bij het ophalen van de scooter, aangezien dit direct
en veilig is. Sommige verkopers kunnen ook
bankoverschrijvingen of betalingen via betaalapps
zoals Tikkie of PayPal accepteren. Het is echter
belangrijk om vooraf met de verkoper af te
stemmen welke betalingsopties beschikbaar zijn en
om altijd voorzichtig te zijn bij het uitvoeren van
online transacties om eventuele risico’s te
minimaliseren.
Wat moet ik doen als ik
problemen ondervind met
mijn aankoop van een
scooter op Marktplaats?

☆ ☆ ☆ ☆ ☆

__Exercise description__
Print the entries again so that each one matches exactly.

__Your response__
bij het ophalen van de scooter, aangezien dit direct
en veilig is. Sommige verkopers kunnen ook
bankoverschrijvingen of betalingen via betaalapps
zoals Tikkie of PayPal accepteren. Het is echter
belangrijk om vooraf met de verkoper af te
stemmen welke betalingsopties beschikbaar zijn en
om altijd voorzichtig te zijn bij het uitvoeren van
online transacties om eventuele risico’s te
minimaliseren.
Wat moet ik doen als ik
problemen ondervind met
mijn aankoop van een
scooter op Marktplaats?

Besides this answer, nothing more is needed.